Fresh tobacco - Cocoa - Floral

Processing Information

Wet Hulled

The majority of coffee in Flores is processed using the semi-washed technique (aka wet hulled or pulped natural.) In this process coffee is harvested and pulped mechanically or by hand within 24 hours after picking. In this process, the ripe cherries pass through a pulper separating the beans and mucilage from the fruit -or pulp- of the cherry.

The coffee is then spread on a patio and left to dry until it reaches a moisture of 23-27 % . At this moisture level the bean itself is hard enough to withstand hulling or separation of the bean from the parchment. This process is similar to but different from dry hulling which takes place when the bean reaches a relative moisture level of 11-14%.

Regional Information

Flores is located in the Eastern Sunday Island archipelago in the province of East Nusa Tengarra, Indonesia. The Sea of Flores separates the island from Sulawesi to the north, East Timor to the south and Sumbawa as well as Komodo Island to the West. Aside from the Island of Komodo, the West Coast of Flores is one of the few places where giant Komodo Dragons can still be found in the wild.

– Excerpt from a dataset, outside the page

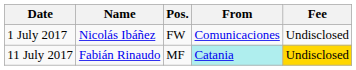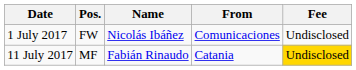columns swapped: Pos. <-> Name
11 July 2017 | From: paleturquoise background -> no background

There are seven regencies in Flores: West Mangarrai, Central Mangarrai, Ngada, Nagekeo, Ende, Sikka, and Flores Timur. 90% of the coffee grown in Flores comes from the areas of Mangarrai and Ngada. Total Arabica production from Flores is estimated at 2,500 -3,000 metric tons.

Historically and to this day, much of this coffee is lost to local traders who sell and blend the beans in the commercial port of Surabaya on the Island of Java. We at Atlantic Specialty Coffee have been working with local Indonesia organizations to develop a reliable, unadulterated, and traceable supply chain. The main goal is to work with farmers on quality while adding value to their production.